I reject this usurpation of fear because my feelings of fear as a black female are seldom acknowledged or too of ten considered to be without foundation despite the majority people’s not so distant history of violence against black people and against women in general.   There is stark contrast between Zimmerman and Marissa Alexander’s cases. Both live in Florida. One is a “white” Hispanic male and the other is obviously an African American female. Zimmerman killed a young teenager whom he felt was a threat to his life.  Marissa fired a warning shot at her ex-husband who had a history and record of abusing her. Florida’s “stand your ground law” allowed Zimmerman to avoid initial arrest. The same law provided no shelter or defense for Marissa who was sentenced to 20 years in prison on May 14, 2012.  Fear for her life, despite past abuse and threats, was not an adequate defense for Marissa to fire a warning shot at her abuser. But fear of an unarmed “black” teenager by a male who identifies with the majority in a racialized society is enough to keep him out of jail until the human public pressed for a proper investigation and arrest.

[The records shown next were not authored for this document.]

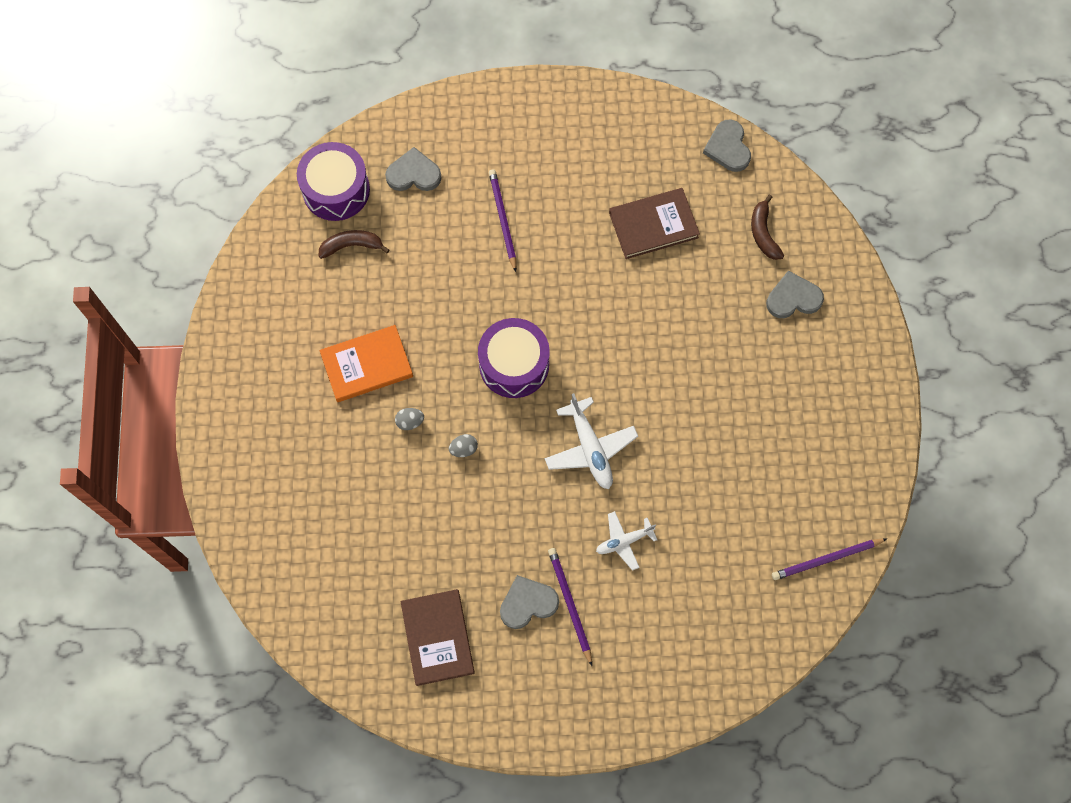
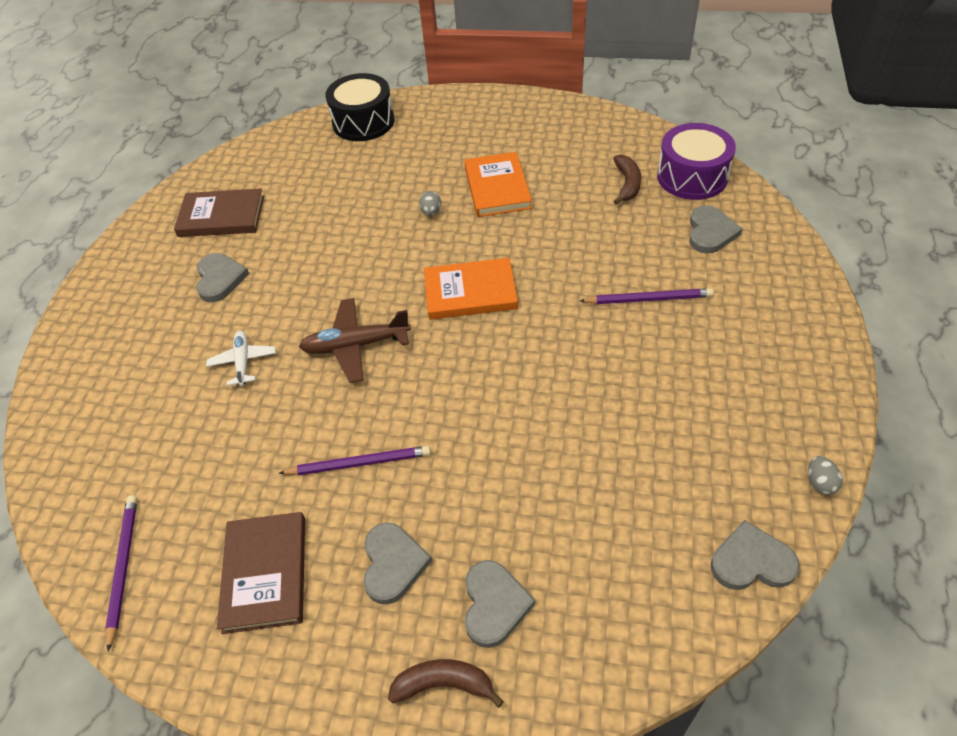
camera: 105 degrees right, 20 degrees down
(261, 531) = (363, 122): none -> black drum
(463, 449) = (391, 247): grey egg -> grey egg (820, 483)
(514, 364) = (470, 292): purple drum -> orange book
(570, 604) = (202, 310): purple pencil -> purple pencil (359, 463)
(590, 448) = (355, 345): white plane -> brown plane
(653, 225) = (629, 446): brown book -> brown book (265, 573)
(763, 233) = (604, 584): brown banana -> brown banana (443, 684)
(780, 368) = (393, 564): none -> grey heart

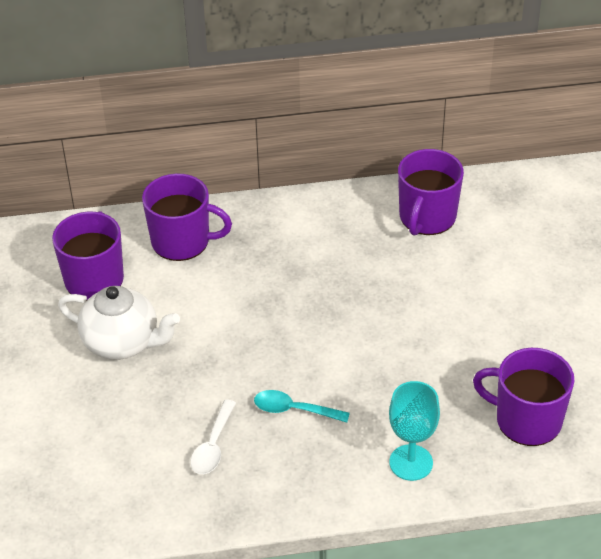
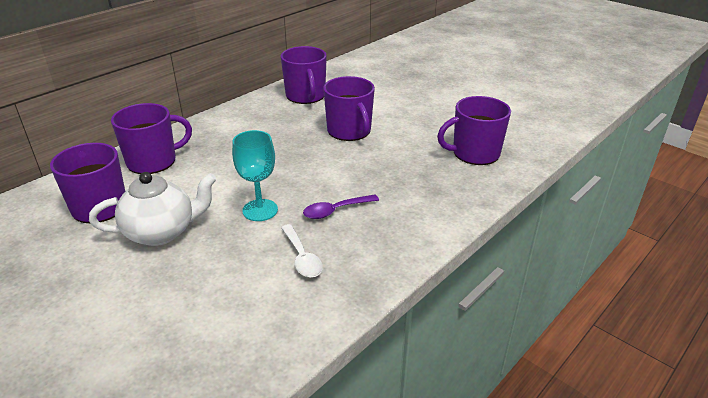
camera: 40 degrees left, 10 degrees down
(294, 410) = (335, 211): turquoise spoon -> purple spoon
(411, 462) = (441, 201): turquoise goblet -> turquoise goblet (260, 210)
(419, 305) = (349, 131): none -> purple mug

If anybody should be entitled to feelings of fear in this society it should be racialized minorities and women. Yet, they are not the ones who vociferously lobby for the right to carry guns. I reject the cooptation of the fears that racialized minorities should more legitimately be entitled to express given the history of violence perpetrated against us in this country. Native Indians were victimized violently when their lives, land, culture, dignity, and human rights were (and continue to be) snatched from under their feet like a worn out mat.  Africans and African Americans were enslaved, murdered, raped, disenfranchised, lynched, discriminated against, and continue to experience racism and de facto separate and unequal treatment in education, housing, health care, and jurisprudence.  Women have been the inordinate victims of sexual and domestic violence globally and continue to disproportionately, experience sexual and domestic violence.
Our right to (but decision not to) live in constant fear is co-opted when a white majority and/or those who aligned themselves with them pass laws allowing them to kill another human being because they feel threatened or fear for their lives. Their fear is justified and ours is paranoia.  Not surprisingly an organization like the NRA, a majority white male group, is the primary financial supporter of and lobbyist for the law that made Zimmerman believe he could hunt down and shoot Trayvon Martin with impunity.  When the murder of a black teen like Trayvon Martin by someone hiding behind the shoot-and-ask-questions later law receives the media attention it deserves, the NRA accuses the media of “sensationalizing” the event.  Executive VP of the NRA Wayne LaPierre called the media coverage of this case “a national disgrace.”  At an NRA rally, Ted Nugent called our duly elected President of the United States of America, President Barack Obama, “vile and evil” and said that he would be dead – sowing fear and violence. But Nugent and other card-carrying (and non) members of the NRA promote the idea that they need to defend themselves from the rest of us. This trivializing of the victim’s tragedy by the perpetrator’s perceived legal and racial privilege is another way of co-opting the legitimate fears of many minorities and women who associate more with the victim, and rightfully so.